Overview

The proprietary ONT-cgMLST-Polisher is part of the SeqSphere+ version 10.5 ONT Data Assembly module. First, it maps the with Dorado SUP basecalled FASTQ reads (>= m4.2 model) to the from Medaka derived assembly consensus FASTA sequence by using minimap2. Next, it scans the alignment for positions in the core and accessory genome MLST genes that might be indicative for methylation related sequencing errors, e.g., differing strand-specific majority consensus calls. Those ‘ambiguous’ positions are then compared against a sequence with a closely related cgMLST allelic profile. Finally, based on the comparison the consensus sequence of ambiguous positions is either confirmed or masked with a ‘N’ call. Thereby, core genome genes that contain a ‘N’ are regarded as missing targets as they fail the quality control that allows by default for no ambiguous bases.

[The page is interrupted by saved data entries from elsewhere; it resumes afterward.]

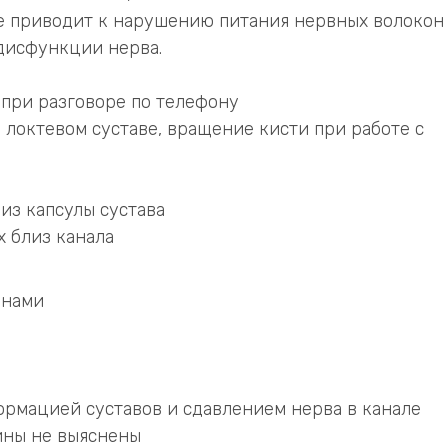
ие приводит к нарушению питания нервных волокон
 дисфункции нерва.
 при разговоре по телефону
 локтевом суставе, вращение кисти при работе с
из капсулы сустава
 близ канала
инами
ормацией суставов и сдавлением нерва в канале
ины не выяснены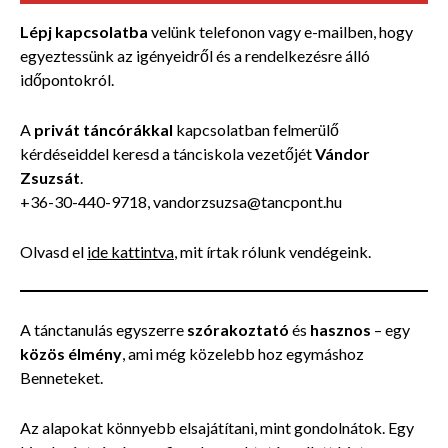
Lépj kapcsolatba
velünk telefonon vagy e-mailben, hogy
egyeztessünk az igényeidről és a rendelkezésre álló
időpontokról.
A
privát táncórákkal
kapcsolatban felmerülő
kérdéseiddel keresd a tánciskola vezetőjét
Vándor
Zsuzsát
.
+36-30-440-9718, vandorzsuzsa@tancpont.hu
Olvasd el
ide kattintva
, mit írtak rólunk vendégeink.
A tánctanulás egyszerre
szórakoztató
és
hasznos
– egy
közös élmény
, ami még közelebb hoz egymáshoz
Benneteket.
Az alapokat könnyebb elsajátítani, mint gondolnátok. Egy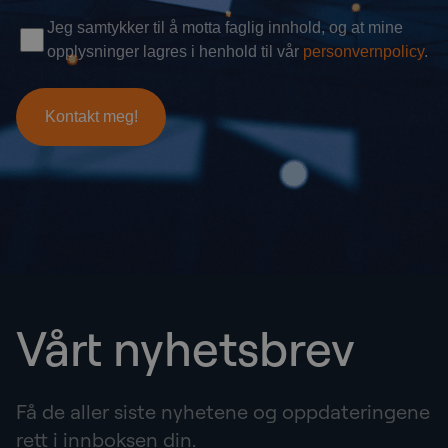
Vårt nyhetsbrev
Få de aller siste nyhetene og oppdateringene
rett i innboksen din.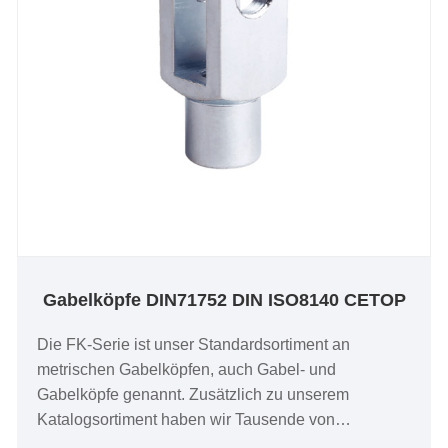
Gabelköpfe DIN71752 DIN ISO8140 CETOP
Die FK-Serie ist unser Standardsortiment an
metrischen Gabelköpfen, auch Gabel- und
Gabelköpfe genannt. Zusätzlich zu unserem
Katalogsortiment haben wir Tausende von
Spezialgabelköpfen für individuelle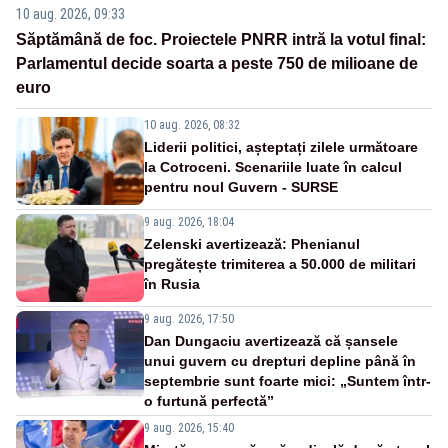
10 aug. 2026, 09:33
Săptămână de foc. Proiectele PNRR intră la votul final:
Parlamentul decide soarta a peste 750 de milioane de
euro
10 aug. 2026, 08:32
Liderii politici, așteptați zilele următoare
la Cotroceni. Scenariile luate în calcul
pentru noul Guvern - SURSE
9 aug. 2026, 18:04
Zelenski avertizează: Phenianul
pregătește trimiterea a 50.000 de militari
în Rusia
9 aug. 2026, 17:50
Dan Dungaciu avertizează că șansele
unui guvern cu drepturi depline până în
septembrie sunt foarte mici: „Suntem într-
o furtună perfectă”
9 aug. 2026, 15:40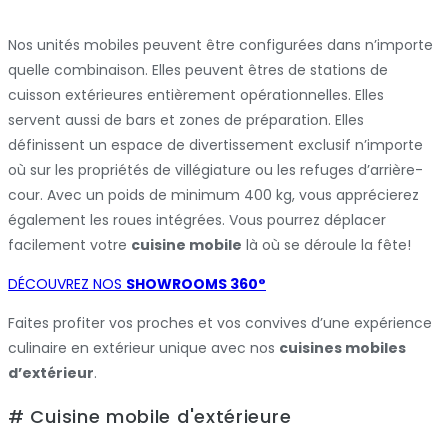
Nos unités mobiles peuvent être configurées dans n’importe
quelle combinaison. Elles peuvent êtres de stations de
cuisson extérieures entièrement opérationnelles. Elles
servent aussi de bars et zones de préparation. Elles
définissent un espace de divertissement exclusif n’importe
où sur les propriétés de villégiature ou les refuges d’arrière-
cour. Avec un poids de minimum 400 kg, vous apprécierez
également les roues intégrées. Vous pourrez déplacer
facilement votre
cuisine mobile
là où se déroule la fête!
DÉCOUVREZ NOS
SHOWROOMS 360°
Faites profiter vos proches et vos convives d’une expérience
culinaire en extérieur unique avec nos
cuisines mobiles
d’extérieur
.
# Cuisine mobile d'extérieure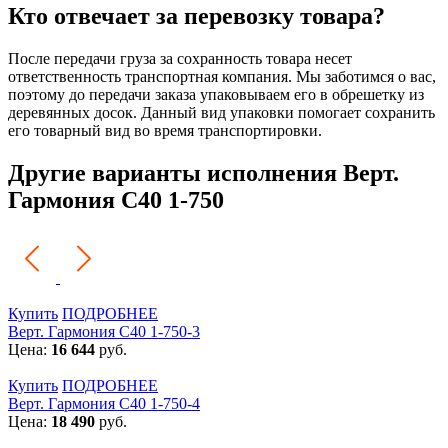
Кто отвечает за перевозку товара?
После передачи груза за сохранность товара несет
ответственность транспортная компания. Мы заботимся о вас,
поэтому до передачи заказа упаковываем его в обрешетку из
деревянных досок. Данный вид упаковки помогает сохранить
его товарный вид во время транспортировки.
Другие варианты исполнения Верт.
Гармония С40 1-750
Купить
ПОДРОБНЕЕ
Верт. Гармония С40 1-750-3
Цена:
16 644
руб.
Купить
ПОДРОБНЕЕ
Верт. Гармония С40 1-750-4
Цена:
18 490
руб.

When the ONT-cgMLST-Polisher is used with Dorado SUP m4.2 or m4.3 data, samples with a significantly increased number of called ‘Ns’ are highlighted in yellow to indicate that they may have unreliable results. Data basecalled with Dorado SUP m5.0 or greater are not highlighted.


N.B.: it is not advised to compare closely related samples where only some samples were treated with the ONT-cgMLST-Polisher as this will result in very erroneous trees.


CgPolish N-call procedure-highlight.png

Significantly increased number of called 'Ns' highlighted in the Polishing Statistics section of the Procedure tab.


CgPolish N-call comparison-table highlight.png

Significantly increased number of called 'Ns' highlighted in the Comparison Table.

ONT-cgMLST-Polisher Accuracies and Contiguities Evaluation and Ring-Trial

For further details, please see ONT-cgMLST-Polisher Accuracies and Contiguities evaluations. In addition, the ONT-cgMLST-Polisher was tested (including with Dorado model 5.0) in a recent ring-trial involving six different laboratories (Prior et al. (2025)).